## WRITTEN REQUEST 1
In the Shared Reading announcement, which dates are given for the Leipzig Book Fair?
## WRITTEN REQUEST 2
Pick up the Shared Reading announcement after its final sentence and keep writing in the same voice.

## TEXT PASSAGE
■ ■ ■ ■ ■ ■ ■
Written by The Reader, 18th March 2016

We are delighted that Thomas Böhm and Carsten Sommerfeldt of Böhm & Sommerfeldt: Literarische Unternehmungen (Literary Ventures) are launching Shared Reading in Germany as we speak at the Leipzig Book Fair (17 - 20 March).

Shared Reading beginnt

Held every March, the Leipzig Book Fair is a massive draw for publishers, writers, readers and journalists both in Germany and across Europe, making it an ideal platform to spread the word internationally about the power of Shared Reading to change lives.

We thought this was a fantastic reason to hear from Jane and Phil Davis about what Shared Reading means to them, eight years after The Reader was founded as a charity and five years after the Centre for Research into Reading, Literature & Society (CRILS) was launched at the University of Liverpool.

Watch the video or read on below...

Jane

Dr Jane Davis, Founder & Director of The Reader

Shared Reading is a bit like meeting people without preconceptions; you have to think 'What can I like about this person?' I think reading is like that; you have to be looking for things you recognise; things you can identify with; and things you like!
■ ■ ■ ■ ■ ■ ■
## STORED RECORDS
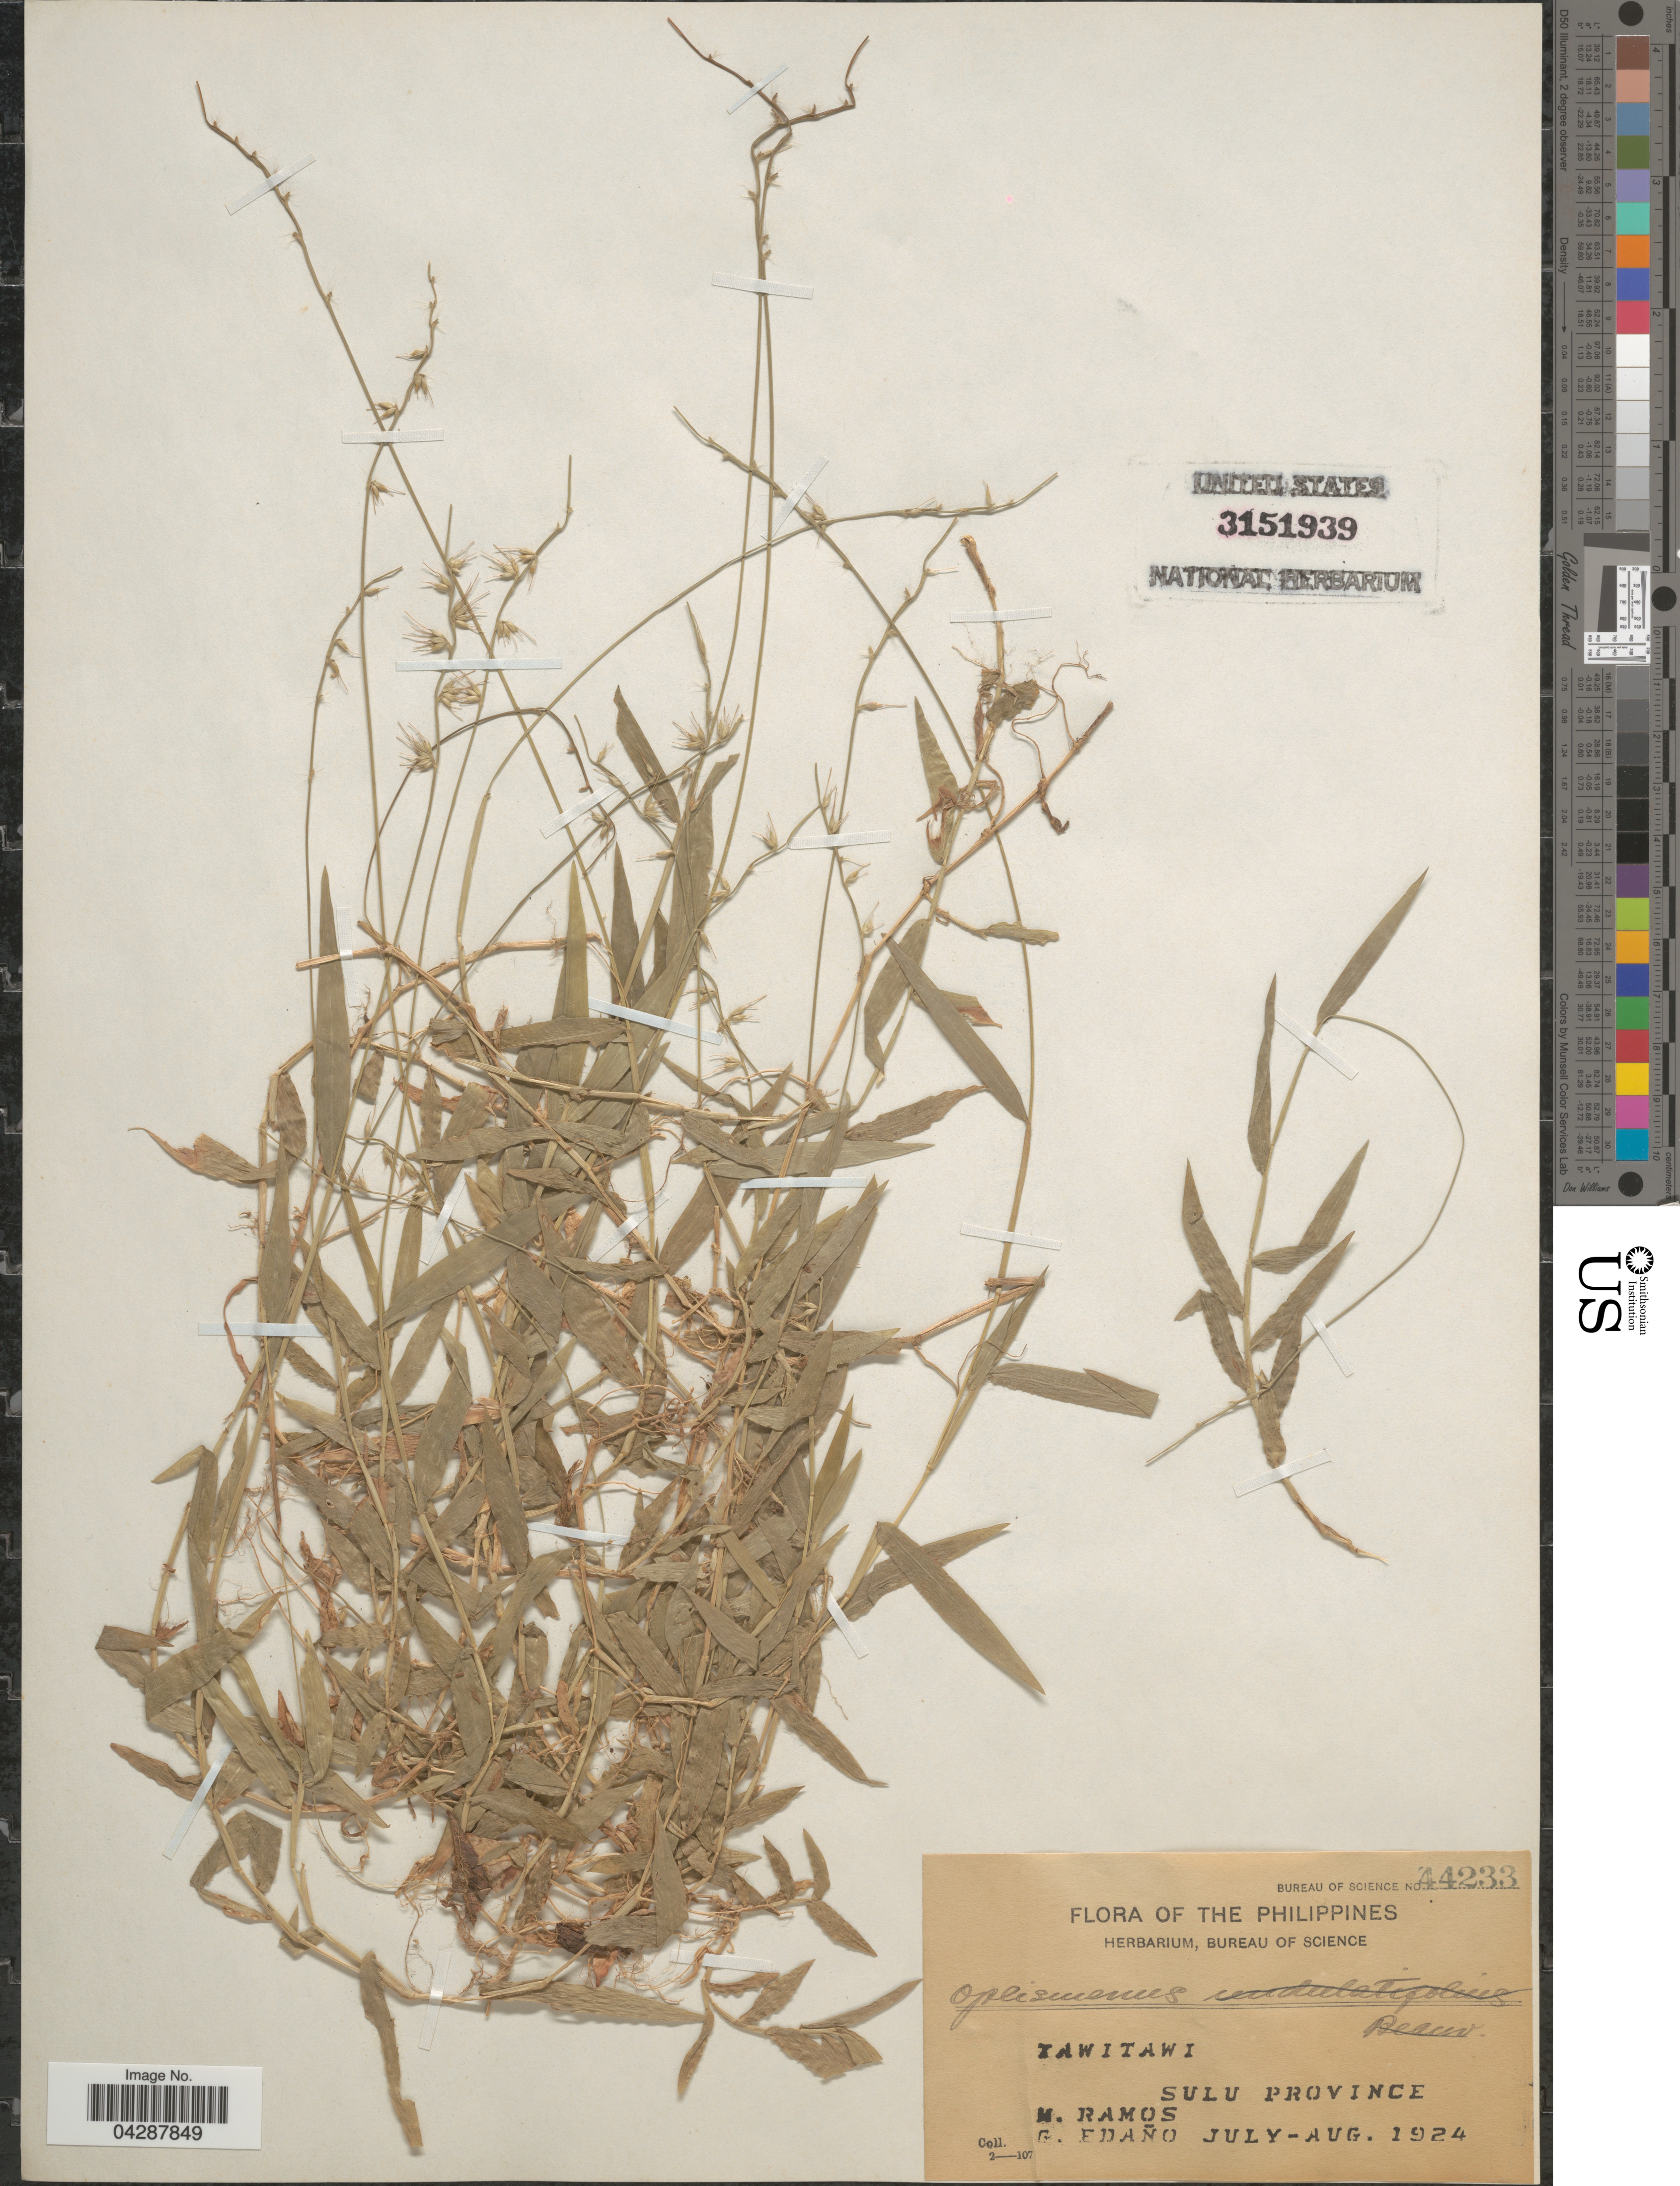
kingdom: Plantae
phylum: Tracheophyta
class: Liliopsida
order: Poales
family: Poaceae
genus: Oplismenus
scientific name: Oplismenus sp.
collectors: M. Ramos & G. Edaño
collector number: Bureau of Science 44233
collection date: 1924-07/1924-08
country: Philippines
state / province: Muslim Mindanao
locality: Tawitawi. Sulu Province.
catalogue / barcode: US 3151939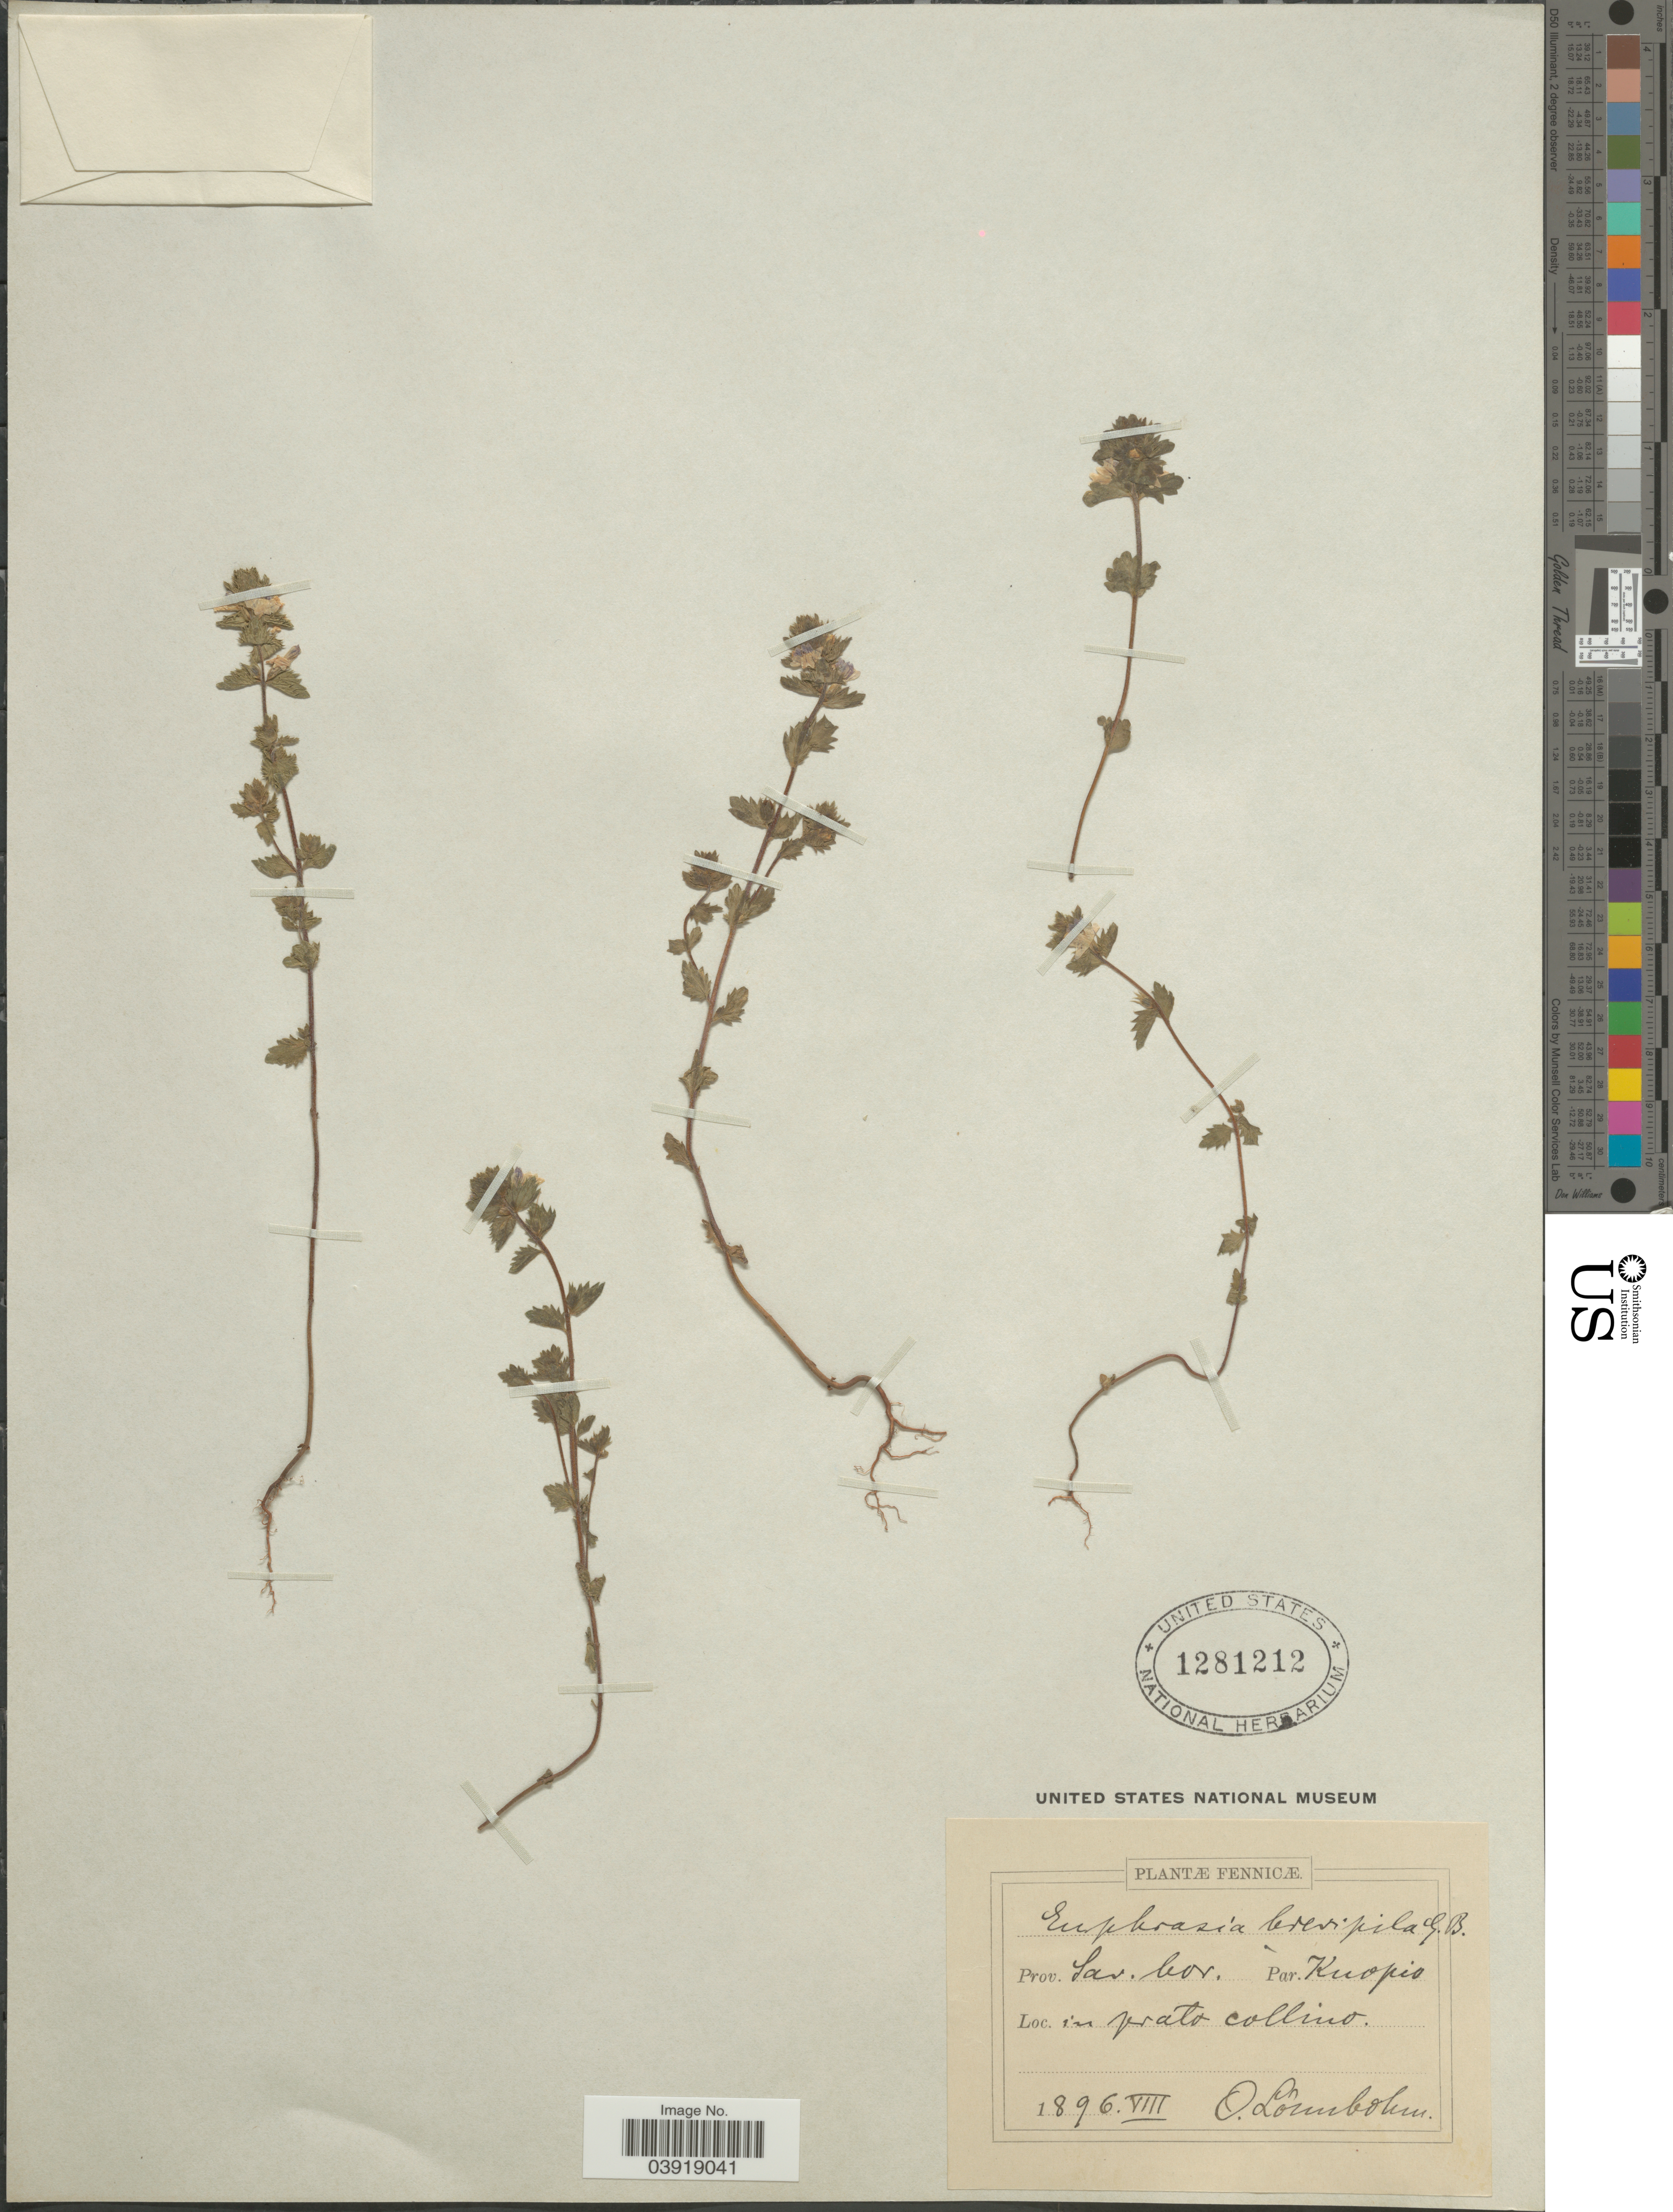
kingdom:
■ ■ ■ ■ ■ ■ ■
## FINAL RESULT 1
17 to 20 March

## FINAL RESULT 2
We were reading a Dickens novel, and quite a long way through it a lady came for the first time, listened, didn't seem to join in very much...and then at the end of the session she said to me:

'This is great! You go straight in, it's deep. I can't do small talk'.

Lot's of people don't realise they might need that, or want it: that's what they get out of Shared Reading.

Phil
Dr Phil Davis, Director of the Centre for Research into Reading, Literature and Society, University of Liverpool

Shared Reading is the dropping away of:

  • knowing in advance
  • opinions
  • pre-formed ideas
  • set defaults
  • habits...

they begin to go.

There are no definite stages, there are no set goals. This is literature in performance, and psychology in action.

That's to say, the literature is live: it finds you. It has no designs to take you through a five or ten-stage programme.

It just explodes emotionally within you, and it makes you think.